Using the data below, restate exactly every line from the one with "HTCは、CES 2018にてHTC Viveと" up to and including the one with "Con ventas de US$8,7 millones en los últimos". No picture belongs in it.

= = = = = = =

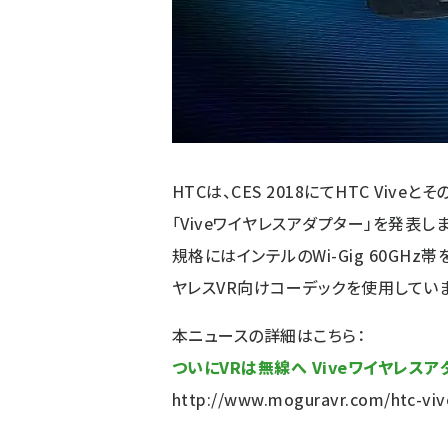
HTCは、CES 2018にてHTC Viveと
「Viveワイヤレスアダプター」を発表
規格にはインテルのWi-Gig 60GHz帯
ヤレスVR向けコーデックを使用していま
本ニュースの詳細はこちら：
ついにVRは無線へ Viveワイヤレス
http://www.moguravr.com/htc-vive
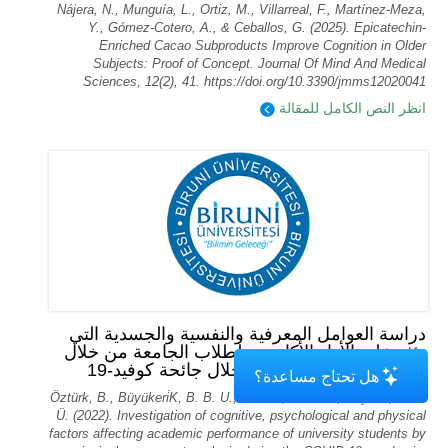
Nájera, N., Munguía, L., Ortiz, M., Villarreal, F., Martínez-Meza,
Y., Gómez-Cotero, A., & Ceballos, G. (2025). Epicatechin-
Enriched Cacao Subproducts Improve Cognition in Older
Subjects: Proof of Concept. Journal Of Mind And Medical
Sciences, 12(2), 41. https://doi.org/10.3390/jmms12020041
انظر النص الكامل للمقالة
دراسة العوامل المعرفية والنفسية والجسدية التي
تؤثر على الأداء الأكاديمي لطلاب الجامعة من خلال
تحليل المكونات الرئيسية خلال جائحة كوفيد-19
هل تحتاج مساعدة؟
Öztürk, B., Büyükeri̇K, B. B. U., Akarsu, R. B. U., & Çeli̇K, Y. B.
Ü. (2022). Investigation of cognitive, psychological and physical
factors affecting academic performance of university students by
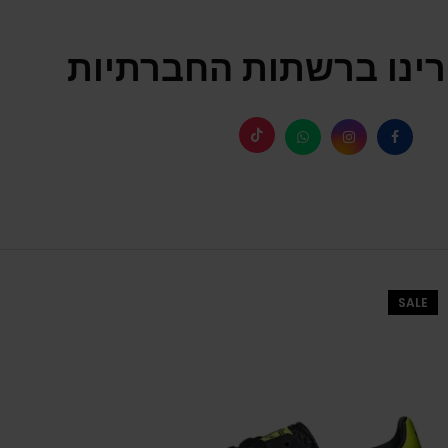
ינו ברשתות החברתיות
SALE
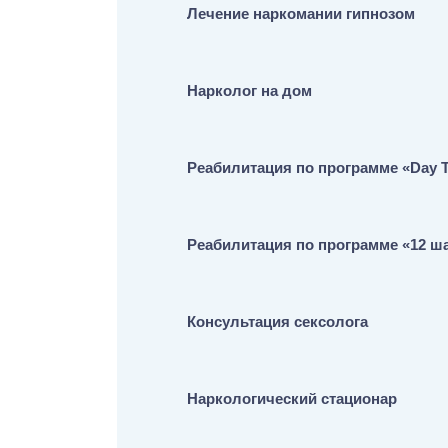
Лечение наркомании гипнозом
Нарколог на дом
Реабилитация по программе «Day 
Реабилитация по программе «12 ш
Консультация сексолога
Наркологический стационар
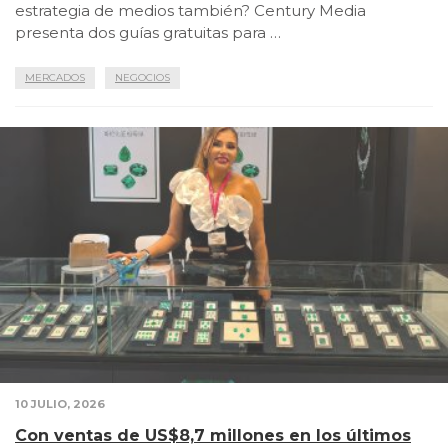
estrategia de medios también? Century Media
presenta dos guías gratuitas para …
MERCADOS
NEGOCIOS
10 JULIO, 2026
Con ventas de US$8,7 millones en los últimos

= = = = = = =

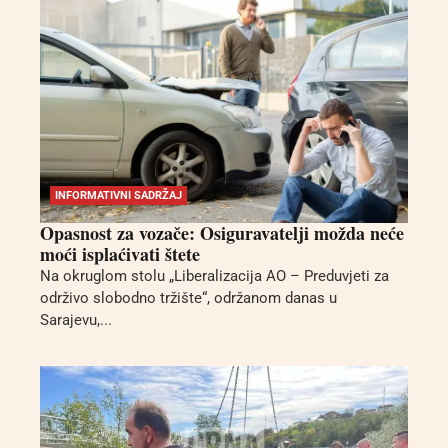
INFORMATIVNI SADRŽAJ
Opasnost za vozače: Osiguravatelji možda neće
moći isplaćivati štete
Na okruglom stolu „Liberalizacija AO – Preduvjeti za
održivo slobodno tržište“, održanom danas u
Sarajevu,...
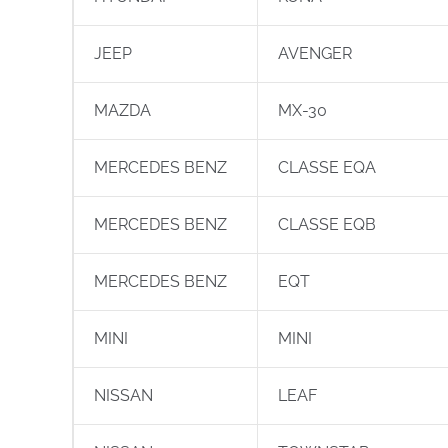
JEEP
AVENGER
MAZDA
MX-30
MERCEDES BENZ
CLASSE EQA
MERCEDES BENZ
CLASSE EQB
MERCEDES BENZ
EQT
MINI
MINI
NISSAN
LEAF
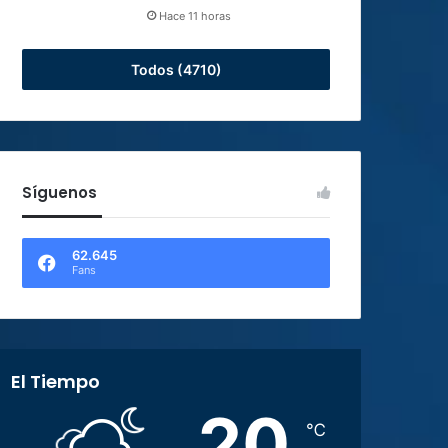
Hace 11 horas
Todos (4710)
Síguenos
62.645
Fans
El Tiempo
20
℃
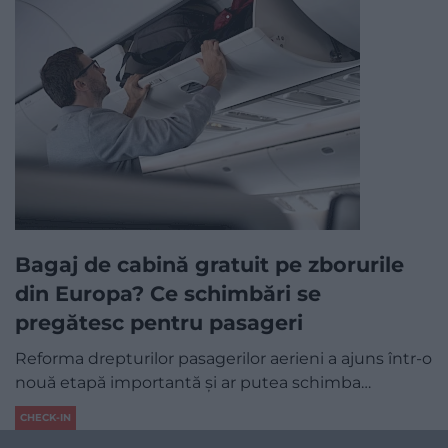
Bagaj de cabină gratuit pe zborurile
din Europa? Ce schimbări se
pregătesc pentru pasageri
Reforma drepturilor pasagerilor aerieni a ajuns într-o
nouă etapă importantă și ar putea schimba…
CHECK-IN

= = = = = = =

Your solution
HTCは、CES 2018にてHTC Viveと
「Viveワイヤレスアダプター」を発表
規格にはインテルのWi-Gig 60GHz帯
ヤレスVR向けコーデックを使用していま
本ニュースの詳細はこちら：
ついにVRは無線へ Viveワイヤレス
http://www.moguravr.com/htc-vive
Nájera, N., Munguía, L., Ortiz, M., Villarreal, F., Martínez-Meza,
Y., Gómez-Cotero, A., & Ceballos, G. (2025). Epicatechin-
Enriched Cacao Subproducts Improve Cognition in Older
Subjects: Proof of Concept. Journal Of Mind And Medical
Sciences, 12(2), 41. https://doi.org/10.3390/jmms12020041
انظر النص الكامل للمقالة
دراسة العوامل المعرفية والنفسية والجسدية التي
تؤثر على الأداء الأكاديمي لطلاب الجامعة من خلال
تحليل المكونات الرئيسية خلال جائحة كوفيد-19
هل تحتاج مساعدة؟
Öztürk, B., Büyükeri̇K, B. B. U., Akarsu, R. B. U., & Çeli̇K, Y. B.
Ü. (2022). Investigation of cognitive, psychological and physical
factors affecting academic performance of university students by
ינו ברשתות החברתיות
SALE
Лечение наркомании гипнозом
Нарколог на дом
Реабилитация по программе «Day 
Реабилитация по программе «12 ш
Консультация сексолога
Наркологический стационар
estrategia de medios también? Century Media
presenta dos guías gratuitas para …
MERCADOS
NEGOCIOS
10 JULIO, 2026
Con ventas de US$8,7 millones en los últimos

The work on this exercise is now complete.